Based on David Grann’s 2017 book of the same name, “Killers” is very matter-of-fact in many ways but is anything but flat and always feels distinctly Scorsese. It’s not that Scorsese has a flashy style but the audience can always tell he’s behind the camera because of his awareness of multiple perspectives in history and concentration on the relationships between those on screen. He cares so deeply about telling the stories of the characters in this film and focuses so intimately on their stories. The layered, brutally honest drama takes center stage and the overwhelming runtime feels wholly necessary, as it did in Scorsese’s previous narrative feature, 2019’s “The Irishman.”
As an outsider looking in on the Osage nation, the audience questions the characters’ morals from the opening scene until the credits roll. When the film ends, viewers aren’t left empty after watching these slimeballs get away with their crimes. Instead, through the tremendous agency Scorsese gives to the natives, the audience truly feels connected to the victims. And that’s the goal in the end: We can’t give these natives back what they lost but we can give them back their voice. History can’t be changed but viewers can at least look at the situation in the most human way possible, on both sides.
DiCaprio, as fresh-out-of-the-Army Ernest Burkhart, went to a place I’ve never seen him go. He plays Burkhart as someone who feels displaced in his own body to the point of feeling like a puppet at times (not to say he wasn’t responsible for what he did).
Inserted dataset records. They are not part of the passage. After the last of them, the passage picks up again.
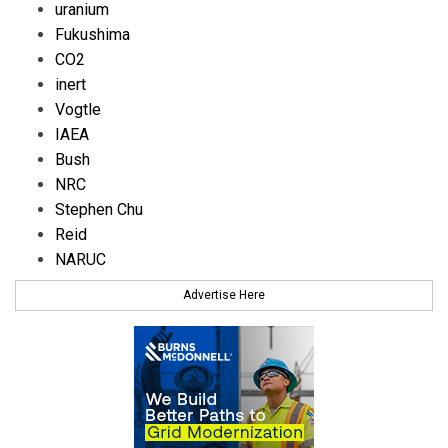
uranium
Fukushima
CO2
inert
Vogtle
IAEA
Bush
NRC
Stephen Chu
Reid
NARUC
Advertise Here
In “Django Unchained,” DiCaprio is certainly intimidating but Quentin Tarantino’s touch made Calvin Candie a bit too cartoonish and theatrical to get a true feeling of how far into a realistic villainous role DiCaprio can go. Here, he gives one of his best performances to date, constantly making the audience uncomfortable with how he’s simultaneously lost in his ways but also fully content in his actions (which is admittedly debatable in some respects, especially after the ending).
The greedy two-faced rancher, William “King” Hale, played by De Niro, feels off from the start and is just as believable. Scorsese takes his time to reveal Hale’s manipulation and while we may not have ever completely trusted Hale without blinking twice, we feel convinced to a certain degree of how he has “benefitted” the lives of the Osage.
One of the most difficult parts to pull off was the balance of focusing on the white Burkhart and Hale, while not taking away from the Osage themselves. And even though the movie becomes increasingly focused on DiCaprio’s Ernest and less so on Gladstone’s Mollie — at least directly — we’re always conscious of where our sympathy should lie. By having a structure that flows at a fairly consistent pace, the quick outbursts of violence are even more jarring and hard-hitting. This choice can be a gamble when the movie is already as long as it is, but Scorsese knows that he needs to take all the time necessary to say what needs to be said.
As anyone else should after watching “Killers,” I’m just grateful I got to see another monumental film of Marty’s on the big screen. With the new releases of only a few select filmmakers including him, it always feels like a different, special experience compared to anything else that comes out now. Keep working, Marty!
“Killers of the Flower Moon” is currently showing exclusively in theaters and is planned to land on Apple TV+ by the end of the year.